PAGE EXTRACT.
--
Technology is one way to make a country change. I don’t mean just from a wasteland dominated by a tyrant to a paradise ruled over by the rightful king, but a more realistic and intriguing evolution, like what’s happening in Ankh-Morpork in the novels Going Postal and The Truth. Inventions could have fascinating effects on societies. Imagine, for instance, two competing and equally powerful families in a city, one of which has invented the printing press while the other has developed gunpowder.

Actually, no need to imagine too much – check out Harry Harrison’s Ethical Engineer, also published as Deathworld 2. And cities seem more capable of absorbing that change and growing in response, whereas environments like the Shire, for all their beauty, seem essentially static to me. They’re like paintings, frozen forever in time.

Even though fantasy seems to be moving away from the “pastoral farms and countryside GOOD, technology and cutting down trees BAD” atmosphere that was pretty strong in the The Lord of the Rings, there’s still a lot of untapped potential in the nomansland where technology and fantasy meet. Real applications of science require research, whereas when I first started writing fantasy, it took no effort at all to have my characters living in villages, traveling through pseudo-English countrysides and fighting with swords. I just hope they didn’t eat lembas too.

Finally, much as I love to imagine waterfalls and lush forests, I had the experience of actually visiting one – a rainforest in Sri Lanka. Although it was beautiful (and I may write rainforest settings into my work some day), it was also crawling with coodallo, or leeches. Just remembering them makes my skin crawl as well. I’m so grateful to be in a clean dry room instead.

(The picture is from the film The Cave Dwellers or Ator the Invincible, best known for its appearance on Mystery Science Theater 3000. I love the scene where Ator builds a hang-glider in five minutes)

7 comments:

Angela Ackerman said...

What an interesting post--I think you're right--technology does offer a host of possibilities to create new fatasy settings. I think people tend to think in two camps: The shire type stuff is fantasy, the techno machines, sci-fi. Why can't a society have a bit of both?

Marian Perera said...

That comment makes me think of a point I forgot to mention. When technology does appear in fantasies, especially when the story is set in a city, the overall effect is often bleak, e.g. New Crobuzon or Deepgate. It's as though you can have the feasting and dancing in a peaceful bucolic Shire, or you can have the dark and grimy technology in a developing fantasy city. As you said, it would be nice to have some common ground.
--
DATASET SECTION.
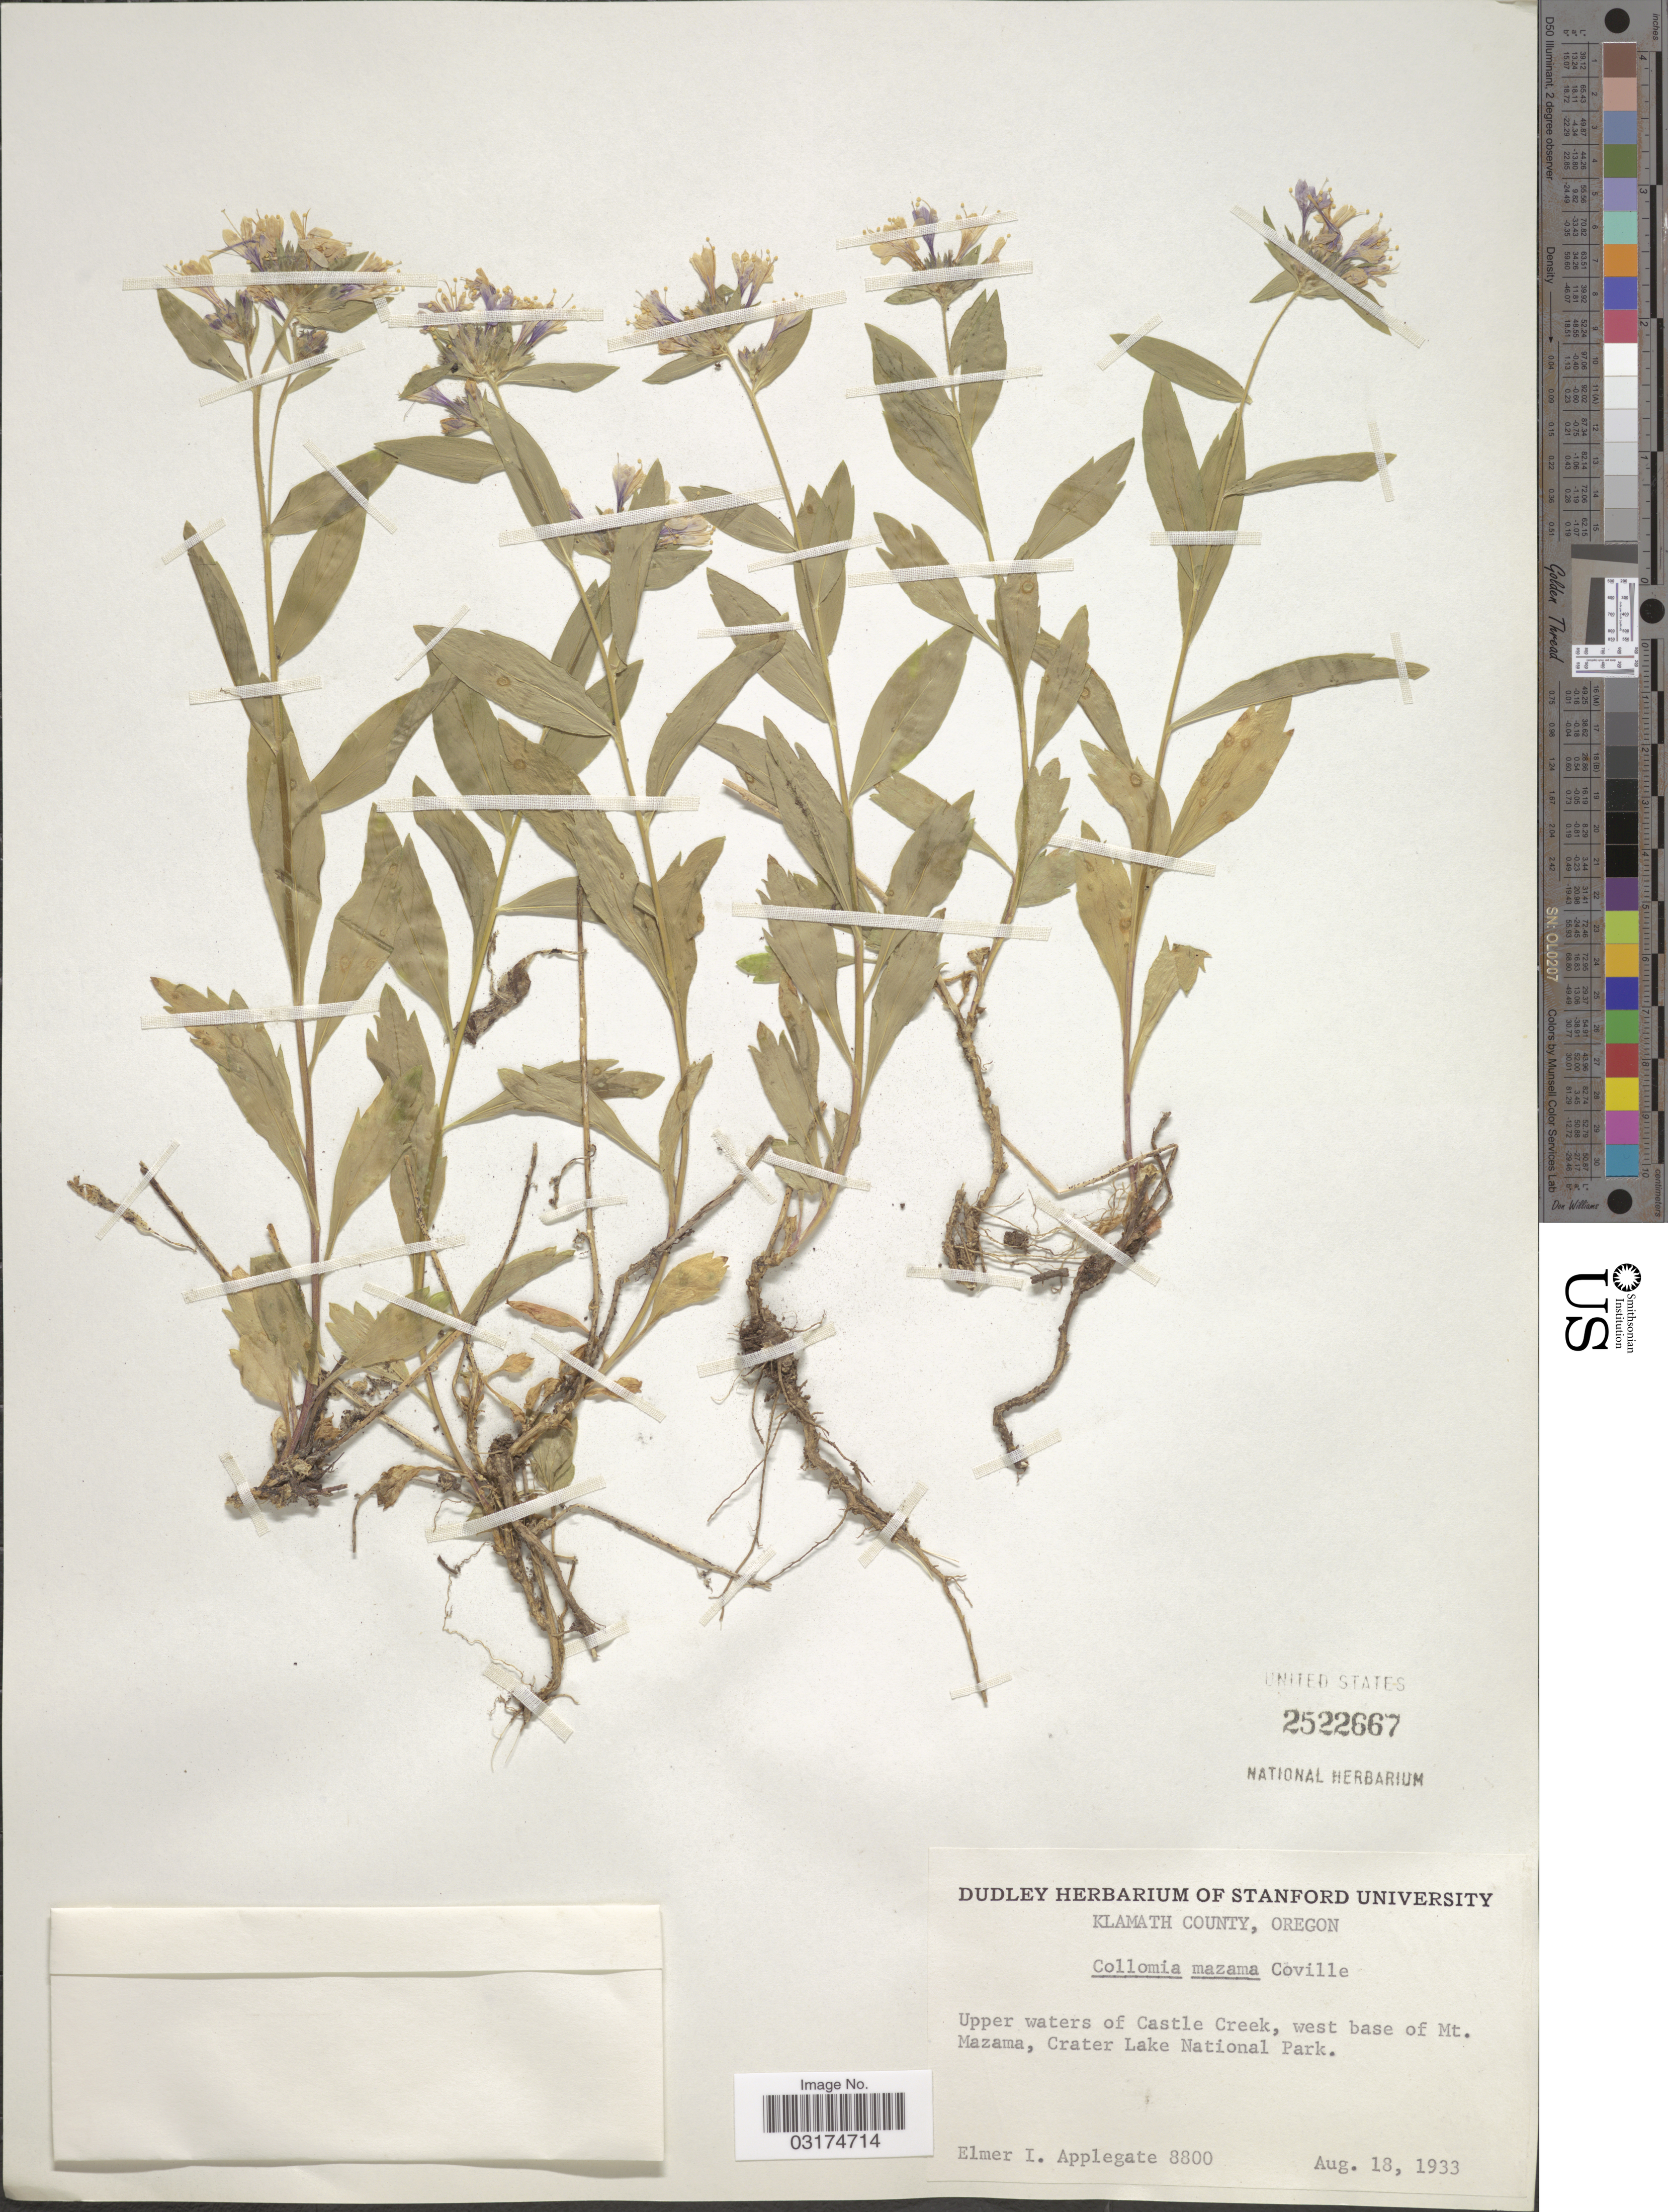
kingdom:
--
PROBLEM REQUIREMENTS. Edit the post about technology in fantasy by writing it out again from "(The picture is" up to and including "Marian Perera said...", putting "catapult" in place of "hang-glider".

OUTPUT BELOW.
(The picture is from the film The Cave Dwellers or Ator the Invincible, best known for its appearance on Mystery Science Theater 3000. I love the scene where Ator builds a catapult in five minutes)

7 comments:

Angela Ackerman said...

What an interesting post--I think you're right--technology does offer a host of possibilities to create new fatasy settings. I think people tend to think in two camps: The shire type stuff is fantasy, the techno machines, sci-fi. Why can't a society have a bit of both?

Marian Perera said...